Activity: Extract all of the entries and set them down verbatim.
· · ·
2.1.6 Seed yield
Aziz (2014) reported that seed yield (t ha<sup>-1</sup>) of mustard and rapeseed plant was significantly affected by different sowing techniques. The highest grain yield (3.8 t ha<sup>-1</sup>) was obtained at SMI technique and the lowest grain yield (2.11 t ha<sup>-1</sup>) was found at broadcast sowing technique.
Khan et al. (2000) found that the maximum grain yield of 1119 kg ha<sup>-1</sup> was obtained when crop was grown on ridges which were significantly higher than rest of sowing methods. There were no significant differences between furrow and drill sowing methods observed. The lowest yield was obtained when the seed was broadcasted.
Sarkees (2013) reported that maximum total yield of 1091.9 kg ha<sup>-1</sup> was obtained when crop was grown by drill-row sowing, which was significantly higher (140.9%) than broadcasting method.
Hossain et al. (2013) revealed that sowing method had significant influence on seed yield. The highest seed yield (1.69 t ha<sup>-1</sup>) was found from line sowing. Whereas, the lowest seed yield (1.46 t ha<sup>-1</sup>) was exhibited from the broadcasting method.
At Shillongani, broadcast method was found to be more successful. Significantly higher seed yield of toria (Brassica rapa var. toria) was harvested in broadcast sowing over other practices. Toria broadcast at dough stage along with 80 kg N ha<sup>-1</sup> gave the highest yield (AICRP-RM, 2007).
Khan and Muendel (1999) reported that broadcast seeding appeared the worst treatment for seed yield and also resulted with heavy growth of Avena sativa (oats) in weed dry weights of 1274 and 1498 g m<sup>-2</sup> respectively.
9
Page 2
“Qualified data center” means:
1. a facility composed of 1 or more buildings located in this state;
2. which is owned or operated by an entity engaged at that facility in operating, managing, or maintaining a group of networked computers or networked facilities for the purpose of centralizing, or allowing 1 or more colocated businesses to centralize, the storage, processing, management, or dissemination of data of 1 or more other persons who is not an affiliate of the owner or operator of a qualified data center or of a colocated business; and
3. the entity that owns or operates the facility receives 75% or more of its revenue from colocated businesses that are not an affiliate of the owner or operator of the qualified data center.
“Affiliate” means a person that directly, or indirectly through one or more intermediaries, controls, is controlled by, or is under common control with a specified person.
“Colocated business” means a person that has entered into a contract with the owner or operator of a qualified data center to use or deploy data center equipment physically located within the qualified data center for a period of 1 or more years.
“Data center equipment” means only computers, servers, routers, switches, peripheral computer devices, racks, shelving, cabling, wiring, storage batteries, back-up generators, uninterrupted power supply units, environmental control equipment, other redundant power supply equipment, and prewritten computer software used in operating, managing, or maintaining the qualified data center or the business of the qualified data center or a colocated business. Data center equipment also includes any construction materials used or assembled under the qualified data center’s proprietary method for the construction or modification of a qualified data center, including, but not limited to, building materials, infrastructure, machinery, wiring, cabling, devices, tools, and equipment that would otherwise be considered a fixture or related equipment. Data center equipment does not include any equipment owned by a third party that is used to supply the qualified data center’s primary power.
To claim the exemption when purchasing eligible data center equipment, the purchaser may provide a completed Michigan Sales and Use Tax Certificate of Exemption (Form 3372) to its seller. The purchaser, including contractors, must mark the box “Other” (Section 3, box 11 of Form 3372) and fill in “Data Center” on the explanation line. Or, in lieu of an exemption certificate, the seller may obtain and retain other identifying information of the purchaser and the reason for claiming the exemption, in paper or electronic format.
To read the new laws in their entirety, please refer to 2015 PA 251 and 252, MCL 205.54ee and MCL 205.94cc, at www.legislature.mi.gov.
· · ·
Solved problem:
2.1.6 Seed yield
Aziz (2014) reported that seed yield (t ha<sup>-1</sup>) of mustard and rapeseed plant was significantly affected by different sowing techniques. The highest grain yield (3.8 t ha<sup>-1</sup>) was obtained at SMI technique and the lowest grain yield (2.11 t ha<sup>-1</sup>) was found at broadcast sowing technique.
Khan et al. (2000) found that the maximum grain yield of 1119 kg ha<sup>-1</sup> was obtained when crop was grown on ridges which were significantly higher than rest of sowing methods. There were no significant differences between furrow and drill sowing methods observed. The lowest yield was obtained when the seed was broadcasted.
Sarkees (2013) reported that maximum total yield of 1091.9 kg ha<sup>-1</sup> was obtained when crop was grown by drill-row sowing, which was significantly higher (140.9%) than broadcasting method.
Hossain et al. (2013) revealed that sowing method had significant influence on seed yield. The highest seed yield (1.69 t ha<sup>-1</sup>) was found from line sowing. Whereas, the lowest seed yield (1.46 t ha<sup>-1</sup>) was exhibited from the broadcasting method.
At Shillongani, broadcast method was found to be more successful. Significantly higher seed yield of toria (Brassica rapa var. toria) was harvested in broadcast sowing over other practices. Toria broadcast at dough stage along with 80 kg N ha<sup>-1</sup> gave the highest yield (AICRP-RM, 2007).
Khan and Muendel (1999) reported that broadcast seeding appeared the worst treatment for seed yield and also resulted with heavy growth of Avena sativa (oats) in weed dry weights of 1274 and 1498 g m<sup>-2</sup> respectively.
9
Page 2
“Qualified data center” means:
1. a facility composed of 1 or more buildings located in this state;
2. which is owned or operated by an entity engaged at that facility in operating, managing, or maintaining a group of networked computers or networked facilities for the purpose of centralizing, or allowing 1 or more colocated businesses to centralize, the storage, processing, management, or dissemination of data of 1 or more other persons who is not an affiliate of the owner or operator of a qualified data center or of a colocated business; and
3. the entity that owns or operates the facility receives 75% or more of its revenue from colocated businesses that are not an affiliate of the owner or operator of the qualified data center.
“Affiliate” means a person that directly, or indirectly through one or more intermediaries, controls, is controlled by, or is under common control with a specified person.
“Colocated business” means a person that has entered into a contract with the owner or operator of a qualified data center to use or deploy data center equipment physically located within the qualified data center for a period of 1 or more years.
“Data center equipment” means only computers, servers, routers, switches, peripheral computer devices, racks, shelving, cabling, wiring, storage batteries, back-up generators, uninterrupted power supply units, environmental control equipment, other redundant power supply equipment, and prewritten computer software used in operating, managing, or maintaining the qualified data center or the business of the qualified data center or a colocated business. Data center equipment also includes any construction materials used or assembled under the qualified data center’s proprietary method for the construction or modification of a qualified data center, including, but not limited to, building materials, infrastructure, machinery, wiring, cabling, devices, tools, and equipment that would otherwise be considered a fixture or related equipment. Data center equipment does not include any equipment owned by a third party that is used to supply the qualified data center’s primary power.
To claim the exemption when purchasing eligible data center equipment, the purchaser may provide a completed Michigan Sales and Use Tax Certificate of Exemption (Form 3372) to its seller. The purchaser, including contractors, must mark the box “Other” (Section 3, box 11 of Form 3372) and fill in “Data Center” on the explanation line. Or, in lieu of an exemption certificate, the seller may obtain and retain other identifying information of the purchaser and the reason for claiming the exemption, in paper or electronic format.
To read the new laws in their entirety, please refer to 2015 PA 251 and 252, MCL 205.54ee and MCL 205.94cc, at www.legislature.mi.gov.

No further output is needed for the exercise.